Park Jeong-min, brand manager of men’s skin care products at Amore Pacific, said, “More men are buying high quality products including anti-aging creams exclusively for men as well as toners and moisturizers. More and more men have visited beauty shops to buy their own cosmetics.”

Kim Jeong-hee, a team leader at Samsung Fashion Institute, said, “Young men have recently grown more interested in their appearance, unlike their older counterparts.”

○ Rising popularity of leisure activities

A 59-year-old woman paid ten million won to visit Eastern Europe with her husband last summer. “Lee” also went to Australia with her friends last winter, and will hit Cambodia this summer.

“After turning 50 or 60, women enjoy travel and sports activities more than men do,” Lee said. “Certainly, women have more time to enjoy themselves and are healthier.”

Korean society’s shifting emphasis toward work-life balance has been reflected in credit card spending. By industry, sports and leisure ranked fifth last year in credit card spending, up from ninth in 2005.

Spending by middle-aged women on leisure activities has also increased.

Last year, credit card spending on sports and leisure activities by men in their 50s increased 41 percent from 2005. That by women in their 50s, however, surged 70 percent over the same period.

Spending on leisure activities by women in their 60s also increased 62 percent over the same period, higher than 27 percent for their male counterparts.

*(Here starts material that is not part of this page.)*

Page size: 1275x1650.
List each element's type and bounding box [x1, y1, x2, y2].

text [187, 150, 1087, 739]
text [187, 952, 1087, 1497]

In leisure activity spending, only men in their 20s spent more than women in the same age group, while women spent more on leisure activities in other age groups. The spending gap between men and women widened with age.

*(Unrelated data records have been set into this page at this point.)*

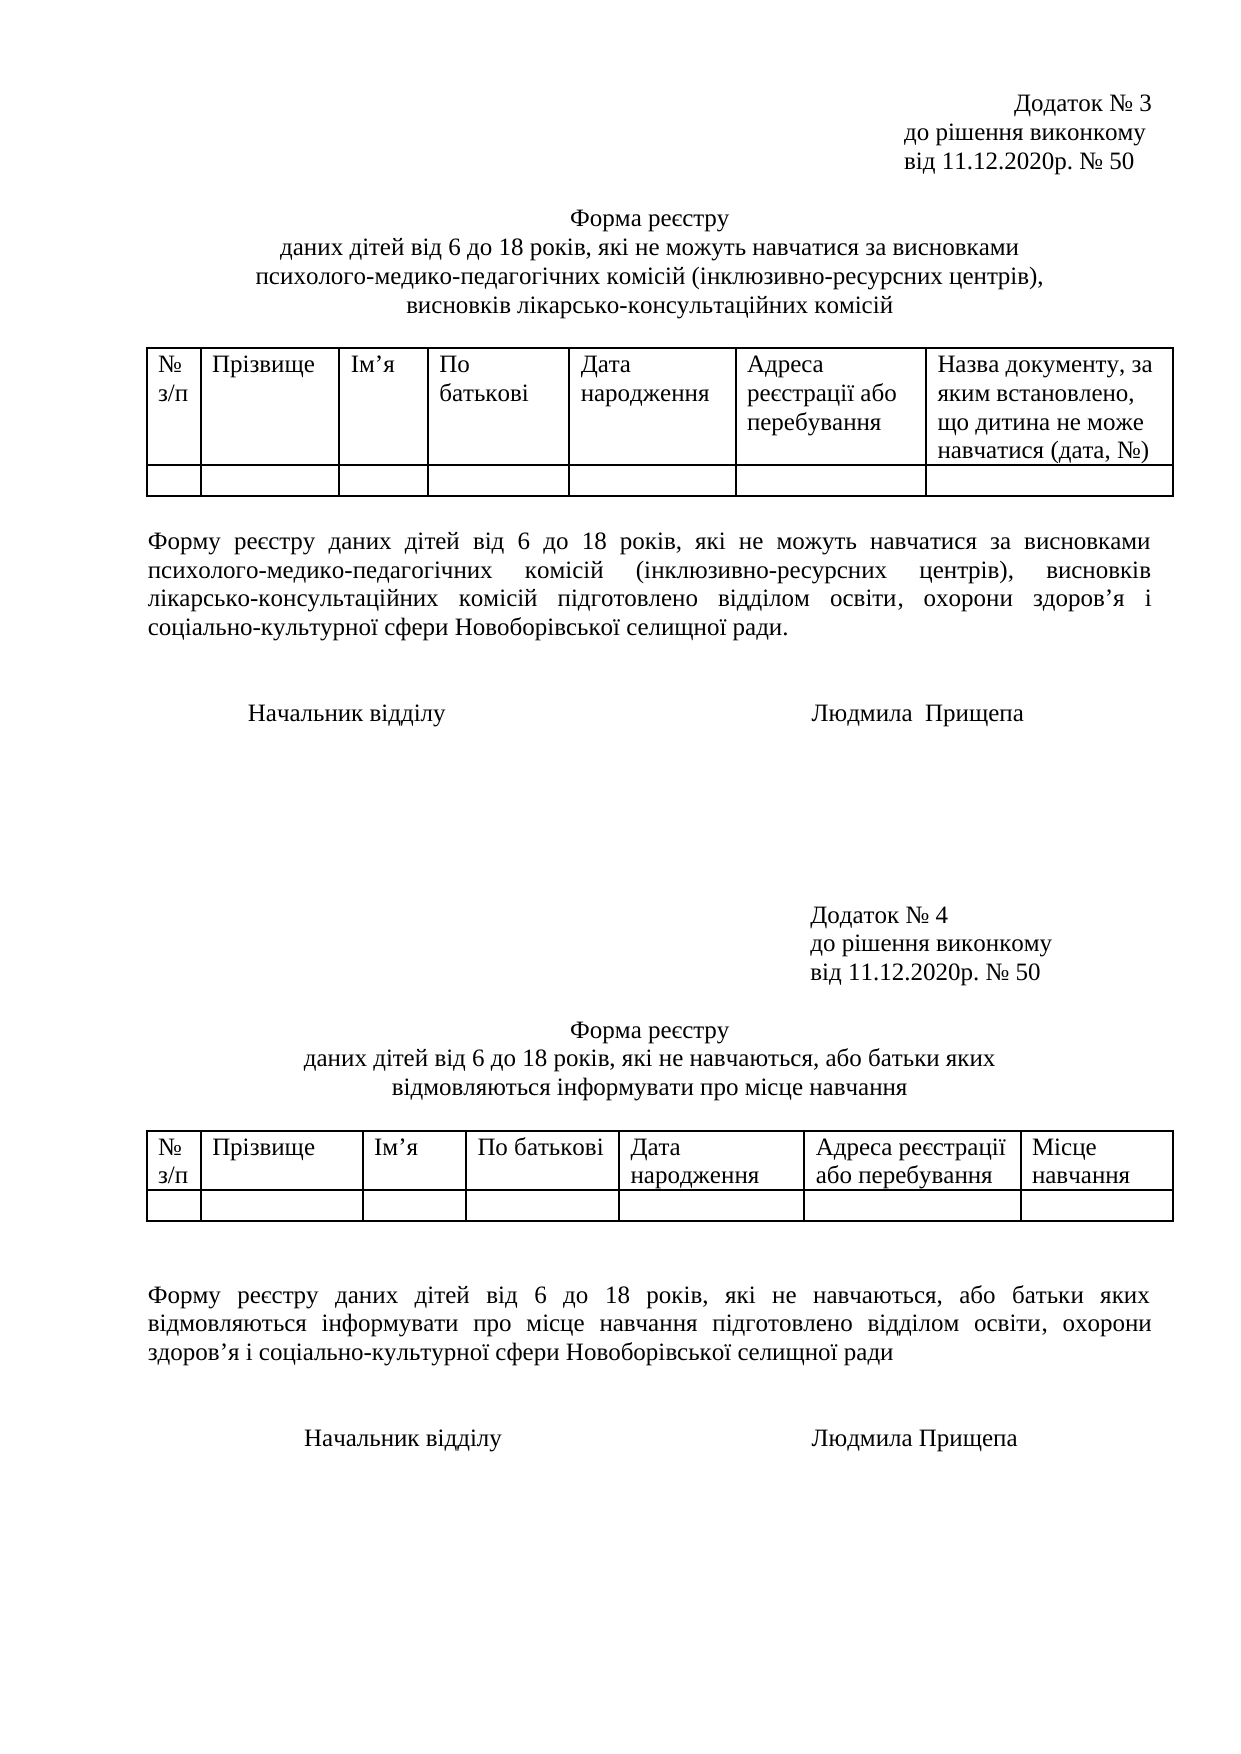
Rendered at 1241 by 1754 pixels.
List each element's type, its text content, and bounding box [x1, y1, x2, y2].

text відмовляються інформувати про місце навчання [148, 1072, 1152, 1101]
table_cell [927, 466, 1172, 495]
text Форма реєстру [148, 1015, 1152, 1043]
text Начальник відділу Людмила Прищепа [148, 1423, 1152, 1452]
table_header По батькові [467, 1132, 618, 1189]
table_cell [467, 1191, 618, 1220]
table_header Назва документу, за яким встановлено, що дитина не може навчатися (дата, №) [927, 349, 1172, 464]
table_cell [148, 466, 200, 495]
table_cell [429, 466, 568, 495]
text психолого-медико-педагогічних комісій (інклюзивно-ресурсних центрів), [148, 261, 1152, 290]
text від 11.12.2020р. № 50 [774, 957, 1152, 986]
table_header По батькові [429, 349, 568, 464]
table_header Ім’я [340, 349, 427, 464]
text Форма реєстру [148, 203, 1152, 232]
table_header Адреса реєстрації або перебування [805, 1132, 1020, 1189]
table_header Місце навчання [1022, 1132, 1172, 1189]
table_header Прізвище [202, 349, 338, 464]
table_cell [737, 466, 925, 495]
table_header № з/п [148, 349, 200, 464]
table_header № з/п [148, 1132, 200, 1189]
table_cell [805, 1191, 1020, 1220]
table_cell [202, 466, 338, 495]
text до рішення виконкому [774, 928, 1152, 957]
text до рішення виконкому [774, 117, 1152, 146]
text Начальник відділу Людмила Прищепа [148, 698, 1152, 727]
table_cell [202, 1191, 362, 1220]
table_header Дата народження [620, 1132, 803, 1189]
text від 11.12.2020р. № 50 [774, 146, 1152, 175]
text даних дітей від 6 до 18 років, які не навчаються, або батьки яких [148, 1043, 1152, 1072]
text даних дітей від 6 до 18 років, які не можуть навчатися за висновками [148, 232, 1152, 261]
table_cell [1022, 1191, 1172, 1220]
text Форму реєстру даних дітей від 6 до 18 років, які не навчаються, або батьки яких відмовляються інформувати про місце навчання підготовлено відділом освіти, охорони здоров’я і соціально-культурної сфери Новоборівської селищної ради [148, 1280, 1152, 1366]
text Додаток № 4 [738, 900, 1152, 928]
table_header Дата народження [570, 349, 735, 464]
table_header Адреса реєстрації або перебування [737, 349, 925, 464]
table_header Прізвище [202, 1132, 362, 1189]
table_cell [620, 1191, 803, 1220]
table_cell [570, 466, 735, 495]
table_cell [148, 1191, 200, 1220]
text Форму реєстру даних дітей від 6 до 18 років, які не можуть навчатися за висновками психолого-медико-педагогічних комісій (інклюзивно-ресурсних центрів), висновків лікарсько-консультаційних комісій підготовлено відділом освіти, охорони здоров’я і соціально-культурної сфери Новоборівської селищної ради. [148, 526, 1152, 641]
table_header Ім’я [364, 1132, 465, 1189]
table_cell [340, 466, 427, 495]
table_cell [364, 1191, 465, 1220]
text висновків лікарсько-консультаційних комісій [148, 290, 1152, 318]
text Додаток № 3 [148, 88, 1152, 117]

Choi Suk-hee, manager of brand marketing research at Daehong Communications, said, “After dedicating themselves to raising their children for a long time, middle-aged women are enjoying cultural and leisure activities for themselves.”

○ Increased spending on pet treatment

In 2005, BC Card users spent 26.3 billion won at pet clinics. The figure rose 86 percent to 48.8 billion won last year.

Spending on pet treatment increased since more families and singles are living with pets, and they apparently are sparing no expense to keep their beloved animals healthy.

Veterinarian Park Seong-oh, a member of the Korea Veterinary Medical Association, said, “Many people have lived with pets. They have to pay more to treat ‘old pets.’”

Lee Seong-gyu of Monami Pet.com, a shopping mall for pet products, said, “Sales of products for aged animals have increased. For example, sales of products designed for old dogs last year jumped 20 percent from a year ago.”